§ **Problem requirements**: Once the pictures are set aside, copy the data below exactly as it stands.

§ **Exercise data**:
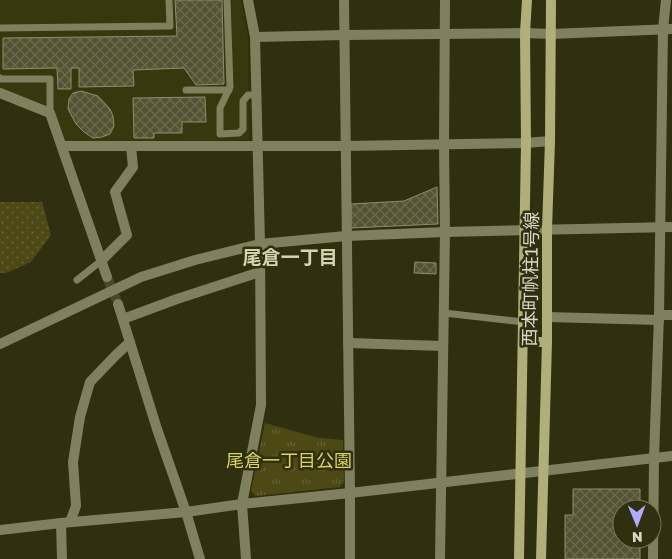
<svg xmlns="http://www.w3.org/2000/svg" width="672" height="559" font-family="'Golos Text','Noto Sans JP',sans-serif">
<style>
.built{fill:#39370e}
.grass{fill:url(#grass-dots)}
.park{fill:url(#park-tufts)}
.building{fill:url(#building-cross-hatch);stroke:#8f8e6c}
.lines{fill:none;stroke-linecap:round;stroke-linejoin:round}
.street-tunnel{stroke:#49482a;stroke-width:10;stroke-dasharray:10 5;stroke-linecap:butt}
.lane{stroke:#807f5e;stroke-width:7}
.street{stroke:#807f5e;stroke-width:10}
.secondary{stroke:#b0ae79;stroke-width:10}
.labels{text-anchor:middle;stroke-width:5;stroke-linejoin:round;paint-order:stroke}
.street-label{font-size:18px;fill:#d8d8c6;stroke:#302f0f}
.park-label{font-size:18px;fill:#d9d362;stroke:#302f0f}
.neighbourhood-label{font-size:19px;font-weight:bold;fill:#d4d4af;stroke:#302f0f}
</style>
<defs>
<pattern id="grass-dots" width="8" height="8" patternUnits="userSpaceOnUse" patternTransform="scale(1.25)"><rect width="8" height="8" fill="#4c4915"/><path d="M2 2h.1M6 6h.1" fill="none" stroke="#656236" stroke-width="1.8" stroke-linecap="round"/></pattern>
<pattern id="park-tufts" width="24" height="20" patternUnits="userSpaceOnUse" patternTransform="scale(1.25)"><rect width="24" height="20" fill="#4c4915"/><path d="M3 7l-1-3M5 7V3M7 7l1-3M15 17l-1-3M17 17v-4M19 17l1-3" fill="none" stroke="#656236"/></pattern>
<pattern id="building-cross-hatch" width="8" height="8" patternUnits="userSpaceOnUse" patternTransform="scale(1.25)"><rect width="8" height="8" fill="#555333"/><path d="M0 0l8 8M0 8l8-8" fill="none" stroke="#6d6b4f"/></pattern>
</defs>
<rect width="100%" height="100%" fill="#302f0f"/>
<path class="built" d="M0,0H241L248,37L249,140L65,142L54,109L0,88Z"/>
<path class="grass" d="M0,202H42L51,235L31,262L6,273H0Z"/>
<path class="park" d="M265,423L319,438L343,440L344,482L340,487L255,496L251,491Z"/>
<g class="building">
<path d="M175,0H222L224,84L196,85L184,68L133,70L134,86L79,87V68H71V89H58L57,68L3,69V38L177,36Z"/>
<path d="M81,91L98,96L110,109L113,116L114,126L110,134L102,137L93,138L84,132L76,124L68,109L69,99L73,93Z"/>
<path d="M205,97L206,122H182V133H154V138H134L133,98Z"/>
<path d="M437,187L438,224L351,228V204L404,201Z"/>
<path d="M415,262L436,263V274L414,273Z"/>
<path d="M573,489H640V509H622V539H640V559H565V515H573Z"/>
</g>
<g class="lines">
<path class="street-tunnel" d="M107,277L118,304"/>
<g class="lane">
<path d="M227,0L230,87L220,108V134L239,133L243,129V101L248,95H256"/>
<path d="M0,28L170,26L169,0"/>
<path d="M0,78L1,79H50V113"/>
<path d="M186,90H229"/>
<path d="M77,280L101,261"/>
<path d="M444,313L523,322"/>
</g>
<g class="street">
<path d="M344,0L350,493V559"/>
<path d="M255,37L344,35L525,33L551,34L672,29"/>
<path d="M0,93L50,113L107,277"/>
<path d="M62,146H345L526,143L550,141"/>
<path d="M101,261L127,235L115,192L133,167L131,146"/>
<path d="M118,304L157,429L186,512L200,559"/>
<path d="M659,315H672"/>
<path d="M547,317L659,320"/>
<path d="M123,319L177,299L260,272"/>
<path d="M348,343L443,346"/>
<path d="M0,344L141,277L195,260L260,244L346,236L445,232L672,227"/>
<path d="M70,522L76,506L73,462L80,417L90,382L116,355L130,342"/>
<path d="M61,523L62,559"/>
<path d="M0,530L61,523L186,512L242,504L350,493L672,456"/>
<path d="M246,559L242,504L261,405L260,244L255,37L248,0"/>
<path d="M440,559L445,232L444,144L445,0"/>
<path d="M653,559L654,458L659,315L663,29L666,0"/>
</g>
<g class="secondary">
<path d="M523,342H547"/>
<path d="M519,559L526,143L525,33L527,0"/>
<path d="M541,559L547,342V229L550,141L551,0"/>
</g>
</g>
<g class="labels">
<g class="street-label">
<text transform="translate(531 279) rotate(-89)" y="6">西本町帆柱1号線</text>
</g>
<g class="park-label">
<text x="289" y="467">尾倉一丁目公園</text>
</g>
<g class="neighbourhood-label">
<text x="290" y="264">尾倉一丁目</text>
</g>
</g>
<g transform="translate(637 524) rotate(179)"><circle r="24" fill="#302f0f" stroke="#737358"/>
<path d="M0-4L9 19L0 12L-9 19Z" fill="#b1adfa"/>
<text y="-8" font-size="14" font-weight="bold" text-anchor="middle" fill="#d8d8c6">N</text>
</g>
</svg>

§ **Result of the exercise**:
<svg xmlns="http://www.w3.org/2000/svg" width="672" height="559" font-family="'Golos Text','Noto Sans JP',sans-serif">
<style>
.built{fill:#39370e}
.grass{fill:url(#grass-dots)}
.park{fill:url(#park-tufts)}
.building{fill:url(#building-cross-hatch);stroke:#8f8e6c}
.lines{fill:none;stroke-linecap:round;stroke-linejoin:round}
.street-tunnel{stroke:#49482a;stroke-width:10;stroke-dasharray:10 5;stroke-linecap:butt}
.lane{stroke:#807f5e;stroke-width:7}
.street{stroke:#807f5e;stroke-width:10}
.secondary{stroke:#b0ae79;stroke-width:10}
.labels{text-anchor:middle;stroke-width:5;stroke-linejoin:round;paint-order:stroke}
.street-label{font-size:18px;fill:#d8d8c6;stroke:#302f0f}
.park-label{font-size:18px;fill:#d9d362;stroke:#302f0f}
.neighbourhood-label{font-size:19px;font-weight:bold;fill:#d4d4af;stroke:#302f0f}
</style>
<defs>
<pattern id="grass-dots" width="8" height="8" patternUnits="userSpaceOnUse" patternTransform="scale(1.25)"><rect width="8" height="8" fill="#4c4915"/><path d="M2 2h.1M6 6h.1" fill="none" stroke="#656236" stroke-width="1.8" stroke-linecap="round"/></pattern>
<pattern id="park-tufts" width="24" height="20" patternUnits="userSpaceOnUse" patternTransform="scale(1.25)"><rect width="24" height="20" fill="#4c4915"/><path d="M3 7l-1-3M5 7V3M7 7l1-3M15 17l-1-3M17 17v-4M19 17l1-3" fill="none" stroke="#656236"/></pattern>
<pattern id="building-cross-hatch" width="8" height="8" patternUnits="userSpaceOnUse" patternTransform="scale(1.25)"><rect width="8" height="8" fill="#555333"/><path d="M0 0l8 8M0 8l8-8" fill="none" stroke="#6d6b4f"/></pattern>
</defs>
<rect width="100%" height="100%" fill="#302f0f"/>
<path class="built" d="M0,0H241L248,37L249,140L65,142L54,109L0,88Z"/>
<path class="grass" d="M0,202H42L51,235L31,262L6,273H0Z"/>
<path class="park" d="M265,423L319,438L343,440L344,482L340,487L255,496L251,491Z"/>
<g class="building">
<path d="M175,0H222L224,84L196,85L184,68L133,70L134,86L79,87V68H71V89H58L57,68L3,69V38L177,36Z"/>
<path d="M81,91L98,96L110,109L113,116L114,126L110,134L102,137L93,138L84,132L76,124L68,109L69,99L73,93Z"/>
<path d="M205,97L206,122H182V133H154V138H134L133,98Z"/>
<path d="M437,187L438,224L351,228V204L404,201Z"/>
<path d="M415,262L436,263V274L414,273Z"/>
<path d="M573,489H640V509H622V539H640V559H565V515H573Z"/>
</g>
<g class="lines">
<path class="street-tunnel" d="M107,277L118,304"/>
<g class="lane">
<path d="M227,0L230,87L220,108V134L239,133L243,129V101L248,95H256"/>
<path d="M0,28L170,26L169,0"/>
<path d="M0,78L1,79H50V113"/>
<path d="M186,90H229"/>
<path d="M77,280L101,261"/>
<path d="M444,313L523,322"/>
</g>
<g class="street">
<path d="M344,0L350,493V559"/>
<path d="M255,37L344,35L525,33L551,34L672,29"/>
<path d="M0,93L50,113L107,277"/>
<path d="M62,146H345L526,143L550,141"/>
<path d="M101,261L127,235L115,192L133,167L131,146"/>
<path d="M118,304L157,429L186,512L200,559"/>
<path d="M659,315H672"/>
<path d="M547,317L659,320"/>
<path d="M123,319L177,299L260,272"/>
<path d="M348,343L443,346"/>
<path d="M0,344L141,277L195,260L260,244L346,236L445,232L672,227"/>
<path d="M70,522L76,506L73,462L80,417L90,382L116,355L130,342"/>
<path d="M61,523L62,559"/>
<path d="M0,530L61,523L186,512L242,504L350,493L672,456"/>
<path d="M246,559L242,504L261,405L260,244L255,37L248,0"/>
<path d="M440,559L445,232L444,144L445,0"/>
<path d="M653,559L654,458L659,315L663,29L666,0"/>
</g>
<g class="secondary">
<path d="M523,342H547"/>
<path d="M519,559L526,143L525,33L527,0"/>
<path d="M541,559L547,342V229L550,141L551,0"/>
</g>
</g>
<g class="labels">
<g class="street-label">
<text transform="translate(531 279) rotate(-89)" y="6">西本町帆柱1号線</text>
</g>
<g class="park-label">
<text x="289" y="467">尾倉一丁目公園</text>
</g>
<g class="neighbourhood-label">
<text x="290" y="264">尾倉一丁目</text>
</g>
</g>
<g transform="translate(637 524) rotate(179)"><circle r="24" fill="#302f0f" stroke="#737358"/>
<path d="M0-4L9 19L0 12L-9 19Z" fill="#b1adfa"/>
<text y="-8" font-size="14" font-weight="bold" text-anchor="middle" fill="#d8d8c6">N</text>
</g>
</svg>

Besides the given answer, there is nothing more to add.